Now You Code 4: Movie Goers Zipcode Lookup

A movie company has hired you to help them enhance their data set. They would like to know which US State each of the respondents in their movie goers survey comes from, and ask you to produce a list of states and a count of movie goers from that state.

The movie goers dataset 'NYC1-moviegoers.csv' from NYC1 contains 'zip_code' but not city and state.

We will load another pandas dataset, the Zipcode Database here: 'https://raw.githubusercontent.com/mafudge/datasets/master/zipcodes/free-zipcode-database-Primary.csv' This data set contains Zip codes with primary city, state and approximate location.

Your goal is to figure out how to use the DataFrame.merge() method to combine these two data sets on matching zip code values. http://pandas.pydata.org/pandas-docs/stable/generated/pandas.DataFrame.merge.html

After you merge the dataset, then you can complete the task and provide a count of movie goers by state.


In [35]:
# import pandas
import pandas as pd

# this turns off warning messages
import warnings
warnings.filterwarnings('ignore')

Part 1: Load the movie goers dataset into a Pandas DataFrame

Write code to load the movie goers dataset (in csv format) into the variable moviegoers and then print the first few rows.


In [ ]:

Part 2: Load the zip code database into a Pandas DataFrame

Write code to load the movie goers dataset (in csv format) into the variable zipcodes and then print the first few rows.
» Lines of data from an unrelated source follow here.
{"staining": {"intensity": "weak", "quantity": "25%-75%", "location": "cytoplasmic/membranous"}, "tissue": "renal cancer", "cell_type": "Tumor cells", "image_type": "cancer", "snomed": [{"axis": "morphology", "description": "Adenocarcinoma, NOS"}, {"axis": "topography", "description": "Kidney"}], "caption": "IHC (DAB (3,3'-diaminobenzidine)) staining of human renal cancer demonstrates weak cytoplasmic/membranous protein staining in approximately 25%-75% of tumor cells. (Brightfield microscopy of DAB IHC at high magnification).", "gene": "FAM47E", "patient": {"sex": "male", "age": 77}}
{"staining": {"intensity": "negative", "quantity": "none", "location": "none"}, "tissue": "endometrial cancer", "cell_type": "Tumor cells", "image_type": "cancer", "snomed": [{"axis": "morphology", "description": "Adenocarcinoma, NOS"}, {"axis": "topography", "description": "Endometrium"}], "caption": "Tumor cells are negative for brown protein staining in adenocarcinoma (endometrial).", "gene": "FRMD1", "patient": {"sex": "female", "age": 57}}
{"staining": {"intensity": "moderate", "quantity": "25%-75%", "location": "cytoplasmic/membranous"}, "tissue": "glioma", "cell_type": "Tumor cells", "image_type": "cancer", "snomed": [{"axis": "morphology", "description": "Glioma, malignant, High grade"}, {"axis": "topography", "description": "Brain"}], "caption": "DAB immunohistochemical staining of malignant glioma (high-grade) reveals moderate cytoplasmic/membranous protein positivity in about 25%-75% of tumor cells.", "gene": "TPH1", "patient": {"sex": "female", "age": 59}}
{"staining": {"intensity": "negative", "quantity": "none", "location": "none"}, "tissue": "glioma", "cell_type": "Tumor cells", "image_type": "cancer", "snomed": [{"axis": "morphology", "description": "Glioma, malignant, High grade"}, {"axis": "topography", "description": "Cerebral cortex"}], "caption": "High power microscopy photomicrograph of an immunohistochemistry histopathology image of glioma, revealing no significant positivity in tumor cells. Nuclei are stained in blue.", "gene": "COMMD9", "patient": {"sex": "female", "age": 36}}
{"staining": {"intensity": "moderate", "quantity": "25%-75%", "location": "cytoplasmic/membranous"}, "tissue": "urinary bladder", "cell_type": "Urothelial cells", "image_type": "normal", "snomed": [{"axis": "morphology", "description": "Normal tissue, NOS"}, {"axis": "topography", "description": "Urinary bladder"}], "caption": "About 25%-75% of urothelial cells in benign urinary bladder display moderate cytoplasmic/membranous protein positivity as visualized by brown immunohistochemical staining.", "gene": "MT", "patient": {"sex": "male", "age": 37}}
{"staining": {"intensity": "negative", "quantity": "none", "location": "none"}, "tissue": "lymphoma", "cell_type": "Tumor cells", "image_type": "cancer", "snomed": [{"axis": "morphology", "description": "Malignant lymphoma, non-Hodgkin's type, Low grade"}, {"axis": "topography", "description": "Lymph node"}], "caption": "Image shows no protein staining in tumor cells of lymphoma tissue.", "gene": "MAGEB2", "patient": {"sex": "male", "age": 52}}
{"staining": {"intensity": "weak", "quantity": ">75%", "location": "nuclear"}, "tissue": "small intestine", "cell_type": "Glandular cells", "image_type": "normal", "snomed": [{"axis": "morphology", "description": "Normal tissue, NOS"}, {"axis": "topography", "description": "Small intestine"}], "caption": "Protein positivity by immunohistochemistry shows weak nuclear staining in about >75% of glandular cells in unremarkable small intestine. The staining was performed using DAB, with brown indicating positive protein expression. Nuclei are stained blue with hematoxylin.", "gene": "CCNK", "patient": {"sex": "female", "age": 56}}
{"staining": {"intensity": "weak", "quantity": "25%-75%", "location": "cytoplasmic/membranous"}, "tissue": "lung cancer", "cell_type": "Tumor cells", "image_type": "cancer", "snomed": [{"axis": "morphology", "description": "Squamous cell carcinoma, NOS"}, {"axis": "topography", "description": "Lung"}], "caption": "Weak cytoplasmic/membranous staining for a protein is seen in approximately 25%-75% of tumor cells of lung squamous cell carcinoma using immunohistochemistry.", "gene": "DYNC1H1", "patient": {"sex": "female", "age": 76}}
The database (in csv format) can be found here: 'https://raw.githubusercontent.com/mafudge/datasets/master/zipcodes/free-zipcode-database-Primary.csv'

HINT: You must include the named argument dtype={'Zipcode': object} to the read_csv() method to force the Zipcode series to be the same type as in the moviegoers dataframe.


In [ ]:

Part 3: Merge both data sets into a single combined DataFrame

Next we must merge the moviegoers DataFrame with the zipcodes DataFrame. To do this you must specify which zip code column from moviegoers matches the zip cod column from zipcodes (as you can see they have different names).

Help on method merge in module pandas.core.frame:

merge(right, how='inner', on=None, left_on=None, right_on=None, left_index=False, right_index=False, sort=False, suffixes=('_x', '_y'), copy=True, indicator=False) method of pandas.core.frame.DataFrame instance
    Merge DataFrame objects by performing a database-style join operation by
    columns or indexes.

The type of merge we will do is an inner, because we only want rows when the zip codes match. This is called an intersection.

To complete a merge we must specify the column names from the left and right DataFrames. Most of the code has been written for you. Your task is to complete the columns for the merge, replacing ???? with the appropriate column names.


In [ ]:

Part 4: Merge both data sets into a single combined DataFrame

Finally, produce the desired output a list of states and counts of movie goers from the survey in each state.

Here's the top 5 for reference:

CA    116
MN     78
NY     60
TX     51
IL     50

Step 5: Questions

  1. Pandas programs are different than typical Python programs. Explain the process you followed to achieve the solution?

Answer:

  1. What was the most difficult aspect of this assignment?

Answer:

Step 6: Reflection

Reflect upon your experience completing this assignment. This should be a personal narrative, in your own voice, and cite specifics relevant to the activity as to help the grader understand how you arrived at the code you submitted. Things to consider touching upon: Elaborate on the process itself. Did your original problem analysis work as designed? How many iterations did you go through before you arrived at the solution? Where did you struggle along the way and how did you overcome it? What did you learn from completing the assignment? What do you need to work on to get better? What was most valuable and least valuable about this exercise? Do you have any suggestions for improvements?

To make a good reflection, you should journal your thoughts, questions and comments while you complete the exercise.

Keep your response to between 100 and 250 words.

--== Write Your Reflection Below Here ==--